Der Umbau des Berner Heerwegs ist in der Bezirks-politik umstritten Foto: tel

FARMSEN/BERNE In Sachen Ausbau des bislang vierspurigen Berner Heerwegs zwischen den U-Bahnhöfen Berne und Farmsen brodelt es ordentlich in der Wandsbeker Kommunalpolitik.

Während die Koalition aus SPD und Grünen den Autofahrern zwei Fahrspuren abnehmen und den gewonnenen Platz Radfahrern und Grünflächen zuschlagen will, wehrt sich die oppositionelle CDU dagegen. Gleichzeitig werden Rad- und Gehwege erneuert, nachdem schon die Fahrbahnen eine nagelneue Decke bekommen haben. Allein die Planungskosten für die Arbeiten, die in wenigen Jahren erneut begonnen werden müssen, beliefen sich laut Senat auf rund 480.000 Euro. Das Bezirksamt erklärt die aktuellen Arbeiten mit einer Verkehrssicherungspflicht.

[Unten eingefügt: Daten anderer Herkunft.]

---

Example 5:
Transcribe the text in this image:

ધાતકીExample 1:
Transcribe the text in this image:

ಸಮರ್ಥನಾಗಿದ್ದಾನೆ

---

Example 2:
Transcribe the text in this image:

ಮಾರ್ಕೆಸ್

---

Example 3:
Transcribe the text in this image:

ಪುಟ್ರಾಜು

Kritiker haben eine andere Theorie: Danach soll das Bezirksamt die in der ursprünglichen Planung (vier Fahrspuren) ausgeschriebenen Bauarbeiten bereits vergeben haben, bevor Verkehrssenator Anjes Tjarks (Grüne) Einspruch erhob und eine Neuplanung durchsetzte.

CDU vermutet Tricks

Getrickst wurde nach Ansicht der CDU bei der Online-Bürgerbeteiligung, die kurzfristig um eine Woche verlängert wurde. Ralf Niemeyer (CDU): „Meine Frage nach den Ergebnissen der Bürgerbeteiligung bis zum 27. September an die Behördenvertreter im Planungsausschuss konnten diese nicht beantworten.“ Das Bezirks-amt als Bauherr hatte den Bürgern fünf Planungsvarianten für den Berner Heerweg vorgelegt: Die Varianten B bis E gehen alle von reduzierten Fahrspuren aus, nur in der Variante A bleibt es bei vier Spuren. Die Befürworter der Neuplanung errechnen nun eine Zustimmung der beteiligten Bürger für eine Reduzierung der Fahrspuren, und zwar wie folgt: Variante B = 102 Stimmen, C = 401, D = 150 und E = 857.

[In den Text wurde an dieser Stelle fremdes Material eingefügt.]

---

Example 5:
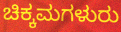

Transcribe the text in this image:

ಚಿಕ್ಕಮಗಳುರುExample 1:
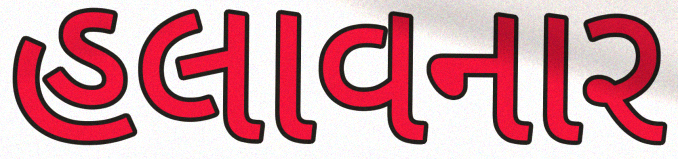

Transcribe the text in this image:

હલાવનાર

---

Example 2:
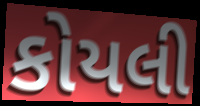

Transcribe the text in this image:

કોયલી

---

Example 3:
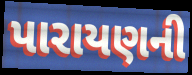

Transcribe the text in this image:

પારાયણની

Das macht zusammen 1510 Stimmen für eine Fahrspuren-Reduzierung. Dazu Grünen-Fachsprecher Jan Otto Witt: „Bei der Online-Befragung gab es zwar eine einfache Mehrheit für vier Spuren, aber eine absolute Mehrheit hat sich für eine Reduzierung der Fahrspuren ausgesprochen.“ Die CDU rechnet dagegen, dass sich 1172 Personen für die Variante A (vier Spuren) und nur 857 (E) für die beste Variante mit zwei Spuren ausgesprochen haben.

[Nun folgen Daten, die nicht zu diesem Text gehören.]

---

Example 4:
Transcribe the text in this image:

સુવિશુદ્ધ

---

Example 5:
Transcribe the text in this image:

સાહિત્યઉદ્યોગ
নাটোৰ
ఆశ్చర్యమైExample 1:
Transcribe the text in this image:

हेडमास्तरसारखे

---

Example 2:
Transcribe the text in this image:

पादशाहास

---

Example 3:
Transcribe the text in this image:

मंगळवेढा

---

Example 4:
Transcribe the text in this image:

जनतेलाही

An den Knotenpunkten soll es bei vier Spuren bleiben, nun gibt es einen neuen Vorschlag. Danach soll die Straße auf drei Fahrspuren reduziert und dem Verkehrsaufkommen angepasst werden: morgens zwei Fahrspuren in Richtung City, abends zwei Spuren in die Gegenrichtung.